Read and learn about history....pick out a good one for us!
metmike: Unlike what most think, abolishing slavery was NOT the main objective of the North/Union.
The Crittenden–Johnson Resolution (also called the Crittenden Resolution and the War Aims Resolution) was a measure passed almost unanimously by the 37th United States Congress on July 25, 1861. The bill was introduced as the War Aims Resolution, but it became better known for its sponsors Representative John J. Crittenden of Kentucky and Senator Andrew Johnson of Tennessee, both slaveholders from border states. The American Civil War had begun on April 12, 1861, with various southern states seceding in the following months. Both houses of Congress passed this resolution days after the First Battle of Bull Run made it clear that the war would not end quickly. It was passed almost unanimously in July, but sentiment shifted so much in the following months that it was defeated by a decisive majority in December.
The resolution is sometimes confused with the "Crittenden Compromise," a series of unsuccessful proposals to amend the United States Constitution that were debated after slave states began seceding, in an attempt to prevent the Confederate States of America from leaving the Union. Both measures are sometimes confused with the Corwin Amendment, a proposal to amend the Constitution that was adopted by the 36th Congress which attempted to put slavery and other states' rights under Constitutional protection; it passed Congress but was not ratified by the states.
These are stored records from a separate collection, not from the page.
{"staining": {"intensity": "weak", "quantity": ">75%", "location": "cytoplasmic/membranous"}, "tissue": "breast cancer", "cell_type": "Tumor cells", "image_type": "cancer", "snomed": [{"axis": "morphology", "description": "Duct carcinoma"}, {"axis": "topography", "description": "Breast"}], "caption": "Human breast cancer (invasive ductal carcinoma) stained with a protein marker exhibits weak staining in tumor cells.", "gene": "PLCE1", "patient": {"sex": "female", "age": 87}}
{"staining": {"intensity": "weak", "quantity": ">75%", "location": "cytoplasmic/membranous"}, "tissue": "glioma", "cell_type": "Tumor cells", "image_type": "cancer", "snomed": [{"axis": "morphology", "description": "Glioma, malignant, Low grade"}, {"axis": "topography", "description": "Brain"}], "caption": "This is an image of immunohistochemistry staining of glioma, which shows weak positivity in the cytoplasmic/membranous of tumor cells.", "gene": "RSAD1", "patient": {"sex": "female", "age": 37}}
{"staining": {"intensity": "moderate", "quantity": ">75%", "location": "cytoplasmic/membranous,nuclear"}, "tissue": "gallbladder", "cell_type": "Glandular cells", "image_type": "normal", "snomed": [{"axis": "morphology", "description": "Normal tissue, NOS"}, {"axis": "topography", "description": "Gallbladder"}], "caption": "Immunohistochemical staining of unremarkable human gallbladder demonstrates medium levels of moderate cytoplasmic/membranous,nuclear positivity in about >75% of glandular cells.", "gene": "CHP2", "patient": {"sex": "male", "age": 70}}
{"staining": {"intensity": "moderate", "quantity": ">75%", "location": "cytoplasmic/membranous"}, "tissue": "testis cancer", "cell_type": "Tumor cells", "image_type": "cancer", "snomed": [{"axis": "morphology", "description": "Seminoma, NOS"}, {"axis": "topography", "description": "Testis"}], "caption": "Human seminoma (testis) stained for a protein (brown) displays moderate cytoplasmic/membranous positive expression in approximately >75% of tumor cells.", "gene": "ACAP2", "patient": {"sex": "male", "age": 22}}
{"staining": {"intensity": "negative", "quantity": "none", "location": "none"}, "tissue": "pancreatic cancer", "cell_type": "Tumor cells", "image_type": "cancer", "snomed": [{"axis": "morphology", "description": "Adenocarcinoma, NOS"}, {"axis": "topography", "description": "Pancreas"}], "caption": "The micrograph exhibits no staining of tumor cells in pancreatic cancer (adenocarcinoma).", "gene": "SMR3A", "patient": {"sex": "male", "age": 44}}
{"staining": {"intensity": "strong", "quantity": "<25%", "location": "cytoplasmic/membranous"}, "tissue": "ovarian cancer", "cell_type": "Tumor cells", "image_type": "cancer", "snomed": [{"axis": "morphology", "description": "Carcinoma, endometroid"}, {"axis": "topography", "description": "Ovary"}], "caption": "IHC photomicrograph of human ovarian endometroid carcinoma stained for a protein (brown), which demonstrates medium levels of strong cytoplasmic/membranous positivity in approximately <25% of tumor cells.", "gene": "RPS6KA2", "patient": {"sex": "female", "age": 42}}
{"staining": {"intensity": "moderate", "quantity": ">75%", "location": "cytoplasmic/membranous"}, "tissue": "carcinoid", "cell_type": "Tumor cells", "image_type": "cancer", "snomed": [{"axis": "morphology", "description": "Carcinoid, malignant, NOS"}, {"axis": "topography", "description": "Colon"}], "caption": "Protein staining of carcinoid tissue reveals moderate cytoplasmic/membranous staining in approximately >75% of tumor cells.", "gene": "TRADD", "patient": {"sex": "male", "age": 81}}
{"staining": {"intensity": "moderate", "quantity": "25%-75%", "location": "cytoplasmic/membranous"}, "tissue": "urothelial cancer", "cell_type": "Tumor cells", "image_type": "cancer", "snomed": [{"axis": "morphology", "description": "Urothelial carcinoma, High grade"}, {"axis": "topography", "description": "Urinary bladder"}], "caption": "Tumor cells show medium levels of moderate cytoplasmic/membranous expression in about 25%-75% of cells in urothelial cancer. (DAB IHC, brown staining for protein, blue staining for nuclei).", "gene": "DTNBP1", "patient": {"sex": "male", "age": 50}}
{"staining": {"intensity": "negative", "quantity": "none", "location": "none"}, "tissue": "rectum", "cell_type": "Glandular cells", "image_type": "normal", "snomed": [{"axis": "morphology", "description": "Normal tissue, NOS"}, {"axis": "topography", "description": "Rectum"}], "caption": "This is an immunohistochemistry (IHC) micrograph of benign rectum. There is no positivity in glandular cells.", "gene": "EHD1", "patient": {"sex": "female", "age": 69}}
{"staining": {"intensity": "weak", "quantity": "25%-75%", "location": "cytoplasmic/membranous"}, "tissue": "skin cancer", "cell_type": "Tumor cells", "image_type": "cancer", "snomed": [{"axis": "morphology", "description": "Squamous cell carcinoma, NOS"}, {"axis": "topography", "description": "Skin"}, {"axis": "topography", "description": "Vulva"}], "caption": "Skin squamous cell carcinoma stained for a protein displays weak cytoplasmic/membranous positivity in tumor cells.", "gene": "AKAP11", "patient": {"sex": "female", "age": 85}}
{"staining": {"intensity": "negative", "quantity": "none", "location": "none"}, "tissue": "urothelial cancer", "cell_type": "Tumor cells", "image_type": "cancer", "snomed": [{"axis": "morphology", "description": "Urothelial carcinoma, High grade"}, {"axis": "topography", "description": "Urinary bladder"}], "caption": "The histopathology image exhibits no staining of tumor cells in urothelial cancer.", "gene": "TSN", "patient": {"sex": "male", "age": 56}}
Introduced as the War Aims Resolution, the bill defined limited conservative goals for the Union effort during the Civil War. Although it made no mention of slavery, the resolution intended that the Union Government would take no actions against the peculiar institution of slavery. Its second clause discussed below stated the war was fought not for "overthrowing or interfering with the rights or established institutions of those States," but to "defend and maintain the supremacy of the Constitution and to preserve the Union." The resolution intended to retain the loyalty of Unionists in the slave-holding border states, as well as reassure Northerners who would fight to save the Union but not to free the slaves. It implied the war would end when the seceding states returned to the Union, with slavery intact.
Pennsylvania Congressman Thaddeus Stevens, an abolitionist, had opposed the bill when it was introduced on the grounds that, in war, Congress and the President had the right to take “any step which would subdue the enemy,” but abstained from voting on the measure. By December 1861, public opinion had shifted so dramatically that he was able to secure the resolution's repeal.
The Crittenden Compromise was an unsuccessful proposal to permanently enshrine slavery in the United States Constitution, and thereby make it unconstitutional for future congresses to end slavery. It was introduced by United States Senator John J. Crittenden (Constitutional Unionist of Kentucky) on December 18, 1860. It aimed to resolve the secession crisis of 1860–1861 that eventually led to the American Civil War by addressing the fears and grievances of Southern pro-slavery factions, and by quashing anti-slavery activities.
The compromise was popular among Southern members of the Senate, but it was generally unacceptable to the Republicans, who opposed the expansion of slavery beyond the states where it already existed into the territories. The opposition of their party's leader, President-elect Abraham Lincoln, was crucial. Republicans said the compromise "would amount to a perpetual covenant of war against every people, tribe, and state owning a foot of land between here and Tierra del Fuego."
Slave and free states & territories in 1858. The 1820 Missouri Compromise line of 36° 30′ N. separated Missouri from the Arkansas Territory, but barred slavery from any new states and territories north of this line and west of Missouri, as did the Crittenden Compromise proposed forty years later. (However, this part of the Compromise of 1820 had been largely negated by the Kansas–Nebraska Act of 1854 and the U.S. Supreme Court's Dred Scott decision in 1857.)
President-elect Abraham Lincoln vehemently opposed the Crittenden compromise on grounds that he opposed any policy permitting the continued expansion of slavery. Both the House of Representatives and the Senate rejected Crittenden's proposal. It was part of a series of last-ditch efforts to provide the Southern states with sufficient reassurances to forestall their secession during the final session of Congress prior to the Lincoln administration taking office.